Я смеюсь, но мне грустно. Я люблю «Вопросы жизни», уже потому люблю, что в них есть и моего капля меду. Они выросли на могиле «Нового пути». Но, любя «Вопросы жизни», я не знаю, чего бы желал им больше, счастливого долгоденствия или скорого трагического конца, может быть, даже самоубийственного. Кажется, я предпочел бы для них последнее, именно потому, что я их люблю. Ну что за радость, в самом деле, в этом смешении языков, внутренней войне всех против всех под внешним благополучием меблированных комнат? Есть прекрасный журнал, или вернее, есть ряд прекрасных альманахов-сборников под общим заглавием, но нет действительно общего, общественного и религиозного дела. Уж пусть бы лучше все участники этого мнимого дела разошлись окончательно; тогда, может быть, некоторые из них впоследствии и вернулись бы друг к другу и сошлись бы тоже окончательно.

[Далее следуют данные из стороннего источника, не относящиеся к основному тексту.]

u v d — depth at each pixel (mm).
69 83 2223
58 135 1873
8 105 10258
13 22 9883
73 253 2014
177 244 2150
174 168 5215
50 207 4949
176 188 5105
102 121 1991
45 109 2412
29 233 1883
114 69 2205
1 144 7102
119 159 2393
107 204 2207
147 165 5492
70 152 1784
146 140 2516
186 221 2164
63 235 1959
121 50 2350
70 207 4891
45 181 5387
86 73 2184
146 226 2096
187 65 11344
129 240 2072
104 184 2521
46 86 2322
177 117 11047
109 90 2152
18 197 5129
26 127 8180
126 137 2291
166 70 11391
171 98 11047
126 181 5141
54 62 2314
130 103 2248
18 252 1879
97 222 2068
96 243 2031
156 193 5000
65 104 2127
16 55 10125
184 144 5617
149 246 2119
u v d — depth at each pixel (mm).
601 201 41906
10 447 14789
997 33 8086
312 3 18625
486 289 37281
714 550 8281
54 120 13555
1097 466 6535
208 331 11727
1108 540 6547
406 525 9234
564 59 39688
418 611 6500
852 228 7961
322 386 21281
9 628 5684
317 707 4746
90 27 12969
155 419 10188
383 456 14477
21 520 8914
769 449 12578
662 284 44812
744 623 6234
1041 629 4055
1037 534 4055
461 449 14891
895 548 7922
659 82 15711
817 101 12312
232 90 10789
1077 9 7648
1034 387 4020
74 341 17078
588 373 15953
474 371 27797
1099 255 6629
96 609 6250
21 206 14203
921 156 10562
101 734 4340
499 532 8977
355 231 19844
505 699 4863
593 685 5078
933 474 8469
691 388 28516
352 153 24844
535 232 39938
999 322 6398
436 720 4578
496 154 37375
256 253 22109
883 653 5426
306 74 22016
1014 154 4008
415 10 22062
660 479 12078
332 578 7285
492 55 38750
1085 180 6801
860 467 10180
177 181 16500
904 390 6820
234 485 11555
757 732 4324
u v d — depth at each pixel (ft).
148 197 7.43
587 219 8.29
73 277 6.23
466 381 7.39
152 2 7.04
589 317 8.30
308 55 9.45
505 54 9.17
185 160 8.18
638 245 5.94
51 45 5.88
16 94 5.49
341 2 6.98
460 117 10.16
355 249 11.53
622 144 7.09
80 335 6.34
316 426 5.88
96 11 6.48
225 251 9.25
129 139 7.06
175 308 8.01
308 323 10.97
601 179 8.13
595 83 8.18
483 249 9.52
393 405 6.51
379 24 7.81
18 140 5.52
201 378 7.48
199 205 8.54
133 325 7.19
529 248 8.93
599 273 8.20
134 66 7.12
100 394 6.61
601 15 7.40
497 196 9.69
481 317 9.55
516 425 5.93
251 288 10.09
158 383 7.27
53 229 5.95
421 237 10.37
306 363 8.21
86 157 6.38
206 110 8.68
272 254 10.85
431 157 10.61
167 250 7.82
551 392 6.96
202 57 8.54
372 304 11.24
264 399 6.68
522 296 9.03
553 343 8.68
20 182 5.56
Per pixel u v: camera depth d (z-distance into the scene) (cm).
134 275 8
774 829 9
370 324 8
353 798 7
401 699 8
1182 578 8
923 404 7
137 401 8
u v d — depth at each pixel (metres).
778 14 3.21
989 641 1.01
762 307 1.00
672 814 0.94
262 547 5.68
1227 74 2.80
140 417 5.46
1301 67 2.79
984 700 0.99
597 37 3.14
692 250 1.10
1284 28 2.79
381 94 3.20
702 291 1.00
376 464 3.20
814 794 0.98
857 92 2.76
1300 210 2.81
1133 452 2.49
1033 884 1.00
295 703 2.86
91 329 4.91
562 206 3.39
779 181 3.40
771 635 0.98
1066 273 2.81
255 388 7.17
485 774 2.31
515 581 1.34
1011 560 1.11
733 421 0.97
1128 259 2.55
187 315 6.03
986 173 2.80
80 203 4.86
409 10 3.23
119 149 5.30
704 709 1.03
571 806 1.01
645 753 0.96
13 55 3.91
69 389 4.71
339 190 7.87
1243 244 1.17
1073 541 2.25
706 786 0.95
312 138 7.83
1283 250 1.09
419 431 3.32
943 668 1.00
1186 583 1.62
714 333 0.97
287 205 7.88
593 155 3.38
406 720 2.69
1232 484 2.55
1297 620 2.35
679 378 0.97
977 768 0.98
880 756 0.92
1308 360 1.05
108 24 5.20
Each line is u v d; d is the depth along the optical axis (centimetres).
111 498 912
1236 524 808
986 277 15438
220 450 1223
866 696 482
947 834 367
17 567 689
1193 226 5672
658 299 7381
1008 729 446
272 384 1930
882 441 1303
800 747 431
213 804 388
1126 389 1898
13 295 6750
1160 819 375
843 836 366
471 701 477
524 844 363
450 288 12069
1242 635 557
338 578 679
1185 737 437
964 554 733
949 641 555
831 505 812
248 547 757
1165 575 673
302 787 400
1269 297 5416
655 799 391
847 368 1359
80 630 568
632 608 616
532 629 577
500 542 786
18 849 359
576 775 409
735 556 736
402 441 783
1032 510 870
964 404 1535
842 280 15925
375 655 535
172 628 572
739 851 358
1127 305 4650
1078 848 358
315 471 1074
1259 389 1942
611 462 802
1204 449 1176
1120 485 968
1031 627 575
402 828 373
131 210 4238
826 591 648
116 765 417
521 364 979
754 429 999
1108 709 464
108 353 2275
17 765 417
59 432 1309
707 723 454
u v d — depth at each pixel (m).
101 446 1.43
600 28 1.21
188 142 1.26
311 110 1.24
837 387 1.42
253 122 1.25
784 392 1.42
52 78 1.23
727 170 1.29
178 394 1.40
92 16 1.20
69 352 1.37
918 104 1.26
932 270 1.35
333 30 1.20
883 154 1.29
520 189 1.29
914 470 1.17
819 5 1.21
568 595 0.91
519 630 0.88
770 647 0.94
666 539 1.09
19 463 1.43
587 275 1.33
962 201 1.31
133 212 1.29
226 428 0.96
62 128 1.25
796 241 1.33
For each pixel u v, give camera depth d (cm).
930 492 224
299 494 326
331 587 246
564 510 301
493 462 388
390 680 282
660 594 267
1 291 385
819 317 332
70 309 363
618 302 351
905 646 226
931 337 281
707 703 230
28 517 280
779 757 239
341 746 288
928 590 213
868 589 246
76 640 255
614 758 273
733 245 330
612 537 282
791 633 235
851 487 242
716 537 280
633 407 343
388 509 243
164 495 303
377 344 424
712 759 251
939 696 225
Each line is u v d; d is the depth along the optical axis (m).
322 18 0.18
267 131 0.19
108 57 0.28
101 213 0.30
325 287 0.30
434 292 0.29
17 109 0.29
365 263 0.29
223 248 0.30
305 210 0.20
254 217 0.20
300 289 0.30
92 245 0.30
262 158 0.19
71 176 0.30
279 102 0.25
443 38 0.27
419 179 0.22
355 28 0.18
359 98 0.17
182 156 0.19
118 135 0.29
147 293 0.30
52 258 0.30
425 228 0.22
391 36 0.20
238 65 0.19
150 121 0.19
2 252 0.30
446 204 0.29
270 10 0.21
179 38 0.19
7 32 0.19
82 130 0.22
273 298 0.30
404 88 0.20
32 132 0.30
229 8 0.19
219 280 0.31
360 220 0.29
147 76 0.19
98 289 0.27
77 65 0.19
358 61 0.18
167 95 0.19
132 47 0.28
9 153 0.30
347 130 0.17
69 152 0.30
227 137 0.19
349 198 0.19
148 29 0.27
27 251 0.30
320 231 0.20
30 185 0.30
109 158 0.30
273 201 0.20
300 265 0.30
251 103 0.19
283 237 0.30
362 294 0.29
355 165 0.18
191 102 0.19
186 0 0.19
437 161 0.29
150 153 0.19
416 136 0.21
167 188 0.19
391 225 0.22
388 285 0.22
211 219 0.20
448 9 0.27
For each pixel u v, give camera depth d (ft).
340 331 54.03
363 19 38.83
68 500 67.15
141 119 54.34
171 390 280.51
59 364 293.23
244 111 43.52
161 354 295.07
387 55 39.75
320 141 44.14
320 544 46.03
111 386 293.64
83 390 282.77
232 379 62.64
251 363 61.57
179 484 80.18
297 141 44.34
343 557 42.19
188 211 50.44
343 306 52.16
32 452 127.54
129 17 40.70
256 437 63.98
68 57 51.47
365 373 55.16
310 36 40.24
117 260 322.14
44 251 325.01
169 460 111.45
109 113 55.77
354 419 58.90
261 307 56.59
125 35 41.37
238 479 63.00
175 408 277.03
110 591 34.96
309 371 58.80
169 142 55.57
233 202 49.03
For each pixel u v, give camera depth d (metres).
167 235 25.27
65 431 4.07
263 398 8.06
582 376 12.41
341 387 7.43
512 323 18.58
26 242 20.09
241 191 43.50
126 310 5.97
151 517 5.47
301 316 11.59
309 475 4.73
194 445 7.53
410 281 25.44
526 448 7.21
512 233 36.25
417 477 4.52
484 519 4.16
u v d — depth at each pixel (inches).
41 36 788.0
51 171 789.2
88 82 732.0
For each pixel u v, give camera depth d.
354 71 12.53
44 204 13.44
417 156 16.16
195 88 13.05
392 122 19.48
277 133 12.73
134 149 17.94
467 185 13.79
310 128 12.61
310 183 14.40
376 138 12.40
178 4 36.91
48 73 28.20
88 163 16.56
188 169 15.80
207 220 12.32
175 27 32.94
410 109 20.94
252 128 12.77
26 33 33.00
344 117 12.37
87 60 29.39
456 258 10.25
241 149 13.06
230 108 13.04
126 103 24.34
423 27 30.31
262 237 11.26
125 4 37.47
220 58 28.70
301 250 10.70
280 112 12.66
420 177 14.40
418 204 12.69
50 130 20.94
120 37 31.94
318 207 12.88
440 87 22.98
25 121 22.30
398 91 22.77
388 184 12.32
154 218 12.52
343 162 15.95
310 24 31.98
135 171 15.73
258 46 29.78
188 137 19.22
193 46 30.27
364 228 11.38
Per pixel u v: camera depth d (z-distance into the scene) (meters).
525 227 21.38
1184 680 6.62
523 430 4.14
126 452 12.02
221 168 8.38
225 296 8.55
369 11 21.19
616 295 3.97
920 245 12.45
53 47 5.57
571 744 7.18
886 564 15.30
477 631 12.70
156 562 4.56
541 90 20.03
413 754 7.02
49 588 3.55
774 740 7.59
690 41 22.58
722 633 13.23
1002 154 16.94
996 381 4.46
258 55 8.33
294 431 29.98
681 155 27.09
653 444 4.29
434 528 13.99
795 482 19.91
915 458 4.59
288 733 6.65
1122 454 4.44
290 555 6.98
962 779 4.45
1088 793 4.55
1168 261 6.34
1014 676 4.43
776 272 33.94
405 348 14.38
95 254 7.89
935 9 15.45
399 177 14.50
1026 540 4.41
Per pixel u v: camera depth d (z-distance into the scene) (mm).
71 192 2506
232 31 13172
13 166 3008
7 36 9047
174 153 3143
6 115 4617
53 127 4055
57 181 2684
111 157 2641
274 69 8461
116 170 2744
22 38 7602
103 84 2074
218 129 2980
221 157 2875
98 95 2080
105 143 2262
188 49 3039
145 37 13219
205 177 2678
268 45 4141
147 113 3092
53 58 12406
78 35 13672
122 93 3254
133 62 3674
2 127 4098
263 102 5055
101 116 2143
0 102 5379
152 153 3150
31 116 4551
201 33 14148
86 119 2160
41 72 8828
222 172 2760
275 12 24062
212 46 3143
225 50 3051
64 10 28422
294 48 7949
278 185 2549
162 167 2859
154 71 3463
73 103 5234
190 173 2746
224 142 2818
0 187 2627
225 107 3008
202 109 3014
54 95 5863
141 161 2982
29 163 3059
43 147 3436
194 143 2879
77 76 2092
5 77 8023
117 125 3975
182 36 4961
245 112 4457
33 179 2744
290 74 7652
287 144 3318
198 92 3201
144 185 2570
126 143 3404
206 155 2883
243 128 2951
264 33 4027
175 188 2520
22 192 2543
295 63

По всей вероятности, для такого нового соединения «Вопросы жизни» непригодны и нужен совсем новый журнал, новое дело. Оно, впрочем, и естественно: нельзя же вечно задавать «вопросы»: в июне – «вопросы», в июле – «вопросы», в августе – «вопросы»; надо же когда-нибудь и ответить.

Будем надеяться, что ответом на «Вопросы жизни» будет вестник жизни, дело жизни, еще не родившееся, но уже зачатое, которому и следует от всего сердца, не как близкому, но все-таки чужому, а как своему собственному родному делу: Бог помочь.